Выбрать главу

В результате, большинство комментариев, сделанных в прессе специалистами по россиеведению и другим родственным дисциплинам, и по содержанию, и по интонации мало чем отличалось от комментариев журналистов. Подчас научные комментарии отличались даже большей «идейностью» и большим миссионерским порывом. Учёные были уверены в необходимости для России «западной экономической стратегии» и «западного присутствия» в широких масштабах под руководством США. Мнение, что Америка должна воспользоваться предоставленным ей шансом «изменить традиционную схему русской истории», без сомнения, было общим{43}.

И, подобно американским политикам и журналистам, большинство учёных, конечно, считало Бориса Ельцина единственным «гарантом реформ» в России. Один историк из университета Беркли даже поставил его в один ряд с Петром I, Джоном Локком и Томасом Джефферсоном{44}. Оппоненты Ельцина, даже не являющиеся коммунистами, были однозначно отвергнуты как «реформаторы-волынщики», «старореформаторы», «вредители» и «возмутители недовольной черни»{45}.

События 1993 г. стали своеобразным моральным тестом и для университетских профессоров. Считая, что «давно назрела» необходимость действовать, они побуждали Ельцина отбросить «политическую корректность» и «свергнуть» избранный парламент, или, как советовал один гарвардский историк, «прибегнуть к методам, неприемлемым на Западе». А чтобы кто-нибудь не усомнился в достаточной для этого легитимности Ельцина, один йельский специалист по конституции сравнил его с Джорджем Вашингтоном, причём сравнение было в пользу Ельцина{46}.

Это был позорный эпизод в истории академического россиеведения, но не главный, с точки зрения участия в коллективном американском безумии 90-х гг. Гораздо большее значение имело то, что учёные сумели подвести историческую и юридическую базу под главную лже-идею американского крестового похода — о переходе России от коммунизма к капитализму и демократии американского типа.

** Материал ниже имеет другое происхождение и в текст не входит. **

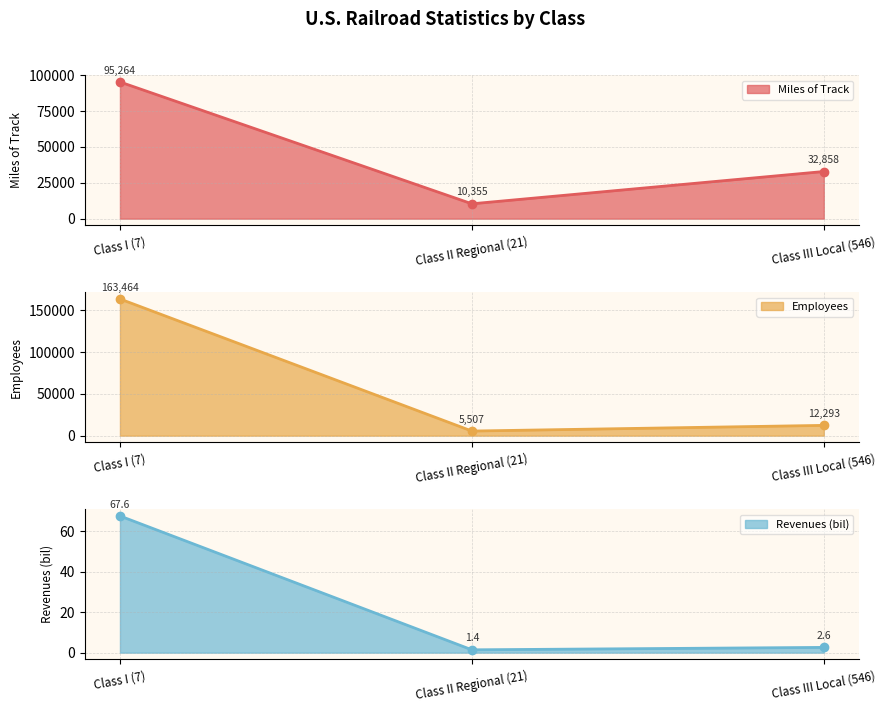

Which label corresponds to the smallest value in the chart?

Class II Regional (21)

Эта идея «перехода» не только придала осмысленность американской политике, но и обеспечила прессу — материалом для публикаций, а учёных — новой парадигмой для исследований, грантов и, в конечном счёте, для своей карьеры.

«ТРАНЗИТОЛОГИЯ»

Общей чертой американских россиеведов является предпочтение согласия, даже на ортодоксальной основе, спору и разногласиям. Возможно, подобная тяга к консенсусу была реакцией на политические сквозняки, периодически возникавшие в академической сфере, начиная с эпохи маккартизма. Роль ортодоксии в 1940–70-е гг. играла тоталитарная модель. Её приверженцы, чьё влияние было преобладающим в университетской среде, утверждали, что именно тоталитарная модель полностью объясняет перипетии советской истории, особенности советской системы и невозможность любых изменений в её рамках.

В годы «холодной войны» тоталитарный подход означал идеологически выдержанный способ обвинения Советского Союза — «прикрепление подобающего ярлыка на неподобающую систему», как заметил один критик. Но как всякая ортодоксия, тоталитаризм скрывал больше, чем обнажал. Уже в канун горбачёвских реформ 80-х гг., опровергнувших аксиому о нереформируемости советской системы, исследования нового поколения американских учёных нанесли урон тоталитарной школе, как в исторической, так и в политологической области{47}.

Конец Советского Союза потребовал иного рода консенсуса, и он не замедлил возникнуть. С начала 90-х гг. американские специалисты по посткоммунистической России с энтузиазмом подхватили новую направляющую идею. Известная под названием «транзитология», или «наука о переходе», она более достойна названия «наука о переходном периоде», что в большей степени раскрывает её смысл.

Не все учёные приняли новый подход. Как и в журналистике, существовали замечательные исключения. Однако, в рамках правил наука о переходном периоде стала «почти ортодоксией» — «стандартным набором», преобладающей темой и «способом постановки вопросов». Десятилетиями слово «тоталитарный» было неотъемлемым атрибутом названий книг и статей, теперь его заменило слово «переходный»{48}.